Yes, I would quite like my own beliefs to be listened to. Maybe you could try to do that in future?
Tm 09.09.24 at 7:02 pm
It’s instructive to read the text of some of the reproductive rights amendments recently approved by voters in several US states. They are quite far-reaching and seem to represent the majority view outside of the most conservative regions.
https://ballotpedia.org/Abortion_on_the_ballot#By_year
somebody who liked hot topic girls in school and knew around a hundred adults who thought they should be put into church-run mental facilities 09.09.24 at 8:57 pm
To the point of J-D at #119 (and others), it suffices to point out that a punishment regime which enforces gestational slavery on an ever widening group of woman under ever more onerous civil and criminal punishments should not, in practical terms, be evaluated by who it will do good for, but who such a regime will harm. harm to the right person is the principle – specifically, harm to the Slut Who Lives In The City And Just Fucks Whoever She Wants For Fun And Gets An Abortion If She Gets Pregnant.

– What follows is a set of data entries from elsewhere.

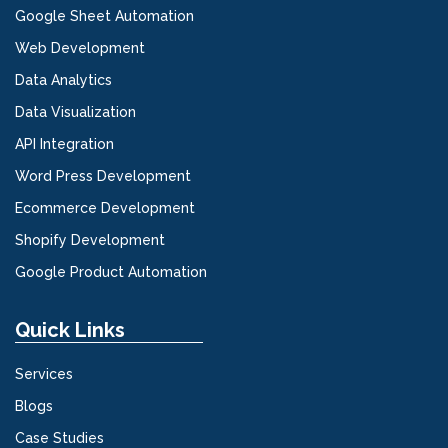
Google Sheet Automation
Web Development
Data Analytics
Data Visualization
API Integration
Word Press Development
Ecommerce Development
Shopify Development
Google Product Automation
Quick Links
Services
Blogs
Case Studies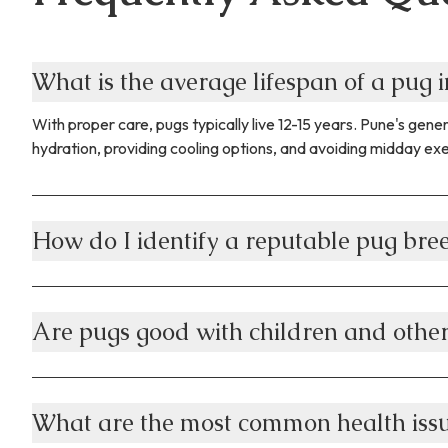
What is the average lifespan of a pug i
With proper care, pugs typically live 12-15 years. Pune's ge
hydration, providing cooling options, and avoiding midday exer
How do I identify a reputable pug bre
Are pugs good with children and other
What are the most common health issu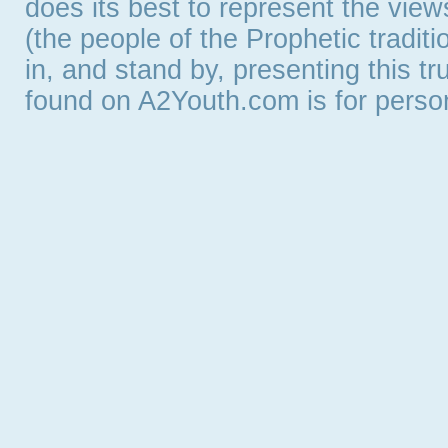
does its best to represent the vie
(the people of the Prophetic tradit
in, and stand by, presenting this t
found on A2Youth.com is for persona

if you point out that most women who get abortions are already mothers, who have experienced pregnancy and have a full understanding of its risks and impacts from the start, and do not wish to destroy their family and deprive their children of a mother by rolling the dice on a risk like another pregnancy, the anti-abortion people simply mumble something and look away and mutter that it doesnt count, this isnt real, this is just special pleading, surely an exception could be crafted, perhaps an application to a judge or jury or perhaps Governor Dogstrangler could commute her sentence if they attend churches that are similar enough, and so on. there was even a pro-life activist who testified recently that actually if you think about it, abortions for rape or incest aren’t abortions at all.

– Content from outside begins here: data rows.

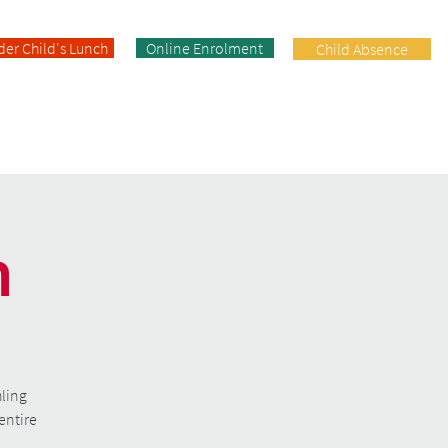
der Child's Lunch
Online Enrolment
Child Absence
Enrolment
Facilities
Contact
n
hling
entire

she is stupid, from a medical point of view, and professional thinkers may tut tut and conclude she is completely unprincipled. but they are not correct. her principle is her opposition to, and loathing of, the great american cryptid, the Slut Who Lives In The City And Just Fucks Whoever She Wants For Fun And Gets Abortions If She Gets Pregnant. the anti-abortion agitator is willing to sacrifice other women (never themselves) and other families (never their own) as collateral damage to punish this beast, to try to bring her to heel. if some kind of compromise is reached (casey was this, in practice) where the authorities prohibit abortions in a carefully circumscribed realm only meant to catch the Slut Who Lives In The City, in a short time everyone correctly sees that it isn’t a limit at all because somehow the cryptid has eluded them yet again. So the prohibitions must be enlarged, and enlarged, and enlarged, and the punishments made greater, and greater, and greater, until the collateral damage to mothers and families is so horrible that we MUST be destroying the Sluts too, surely. and this will satisfy them…for a moment…. until the dark hours of the night come yet again, the nightmare, the panicked awakening, eyes searching the shadows….surely she’s out there…maybe that girl i saw at starbucks today…her hair LOOKED like she was one…right?!
J-D 09.10.24 at 12:34 am
Even the most cursory attempt to search for information about deterrence suggests that it is not as obvious as you think it is.
I don’t know what reason you have to think that a fetus benefits when a pregnancy is not terminated. That’s not clear to me.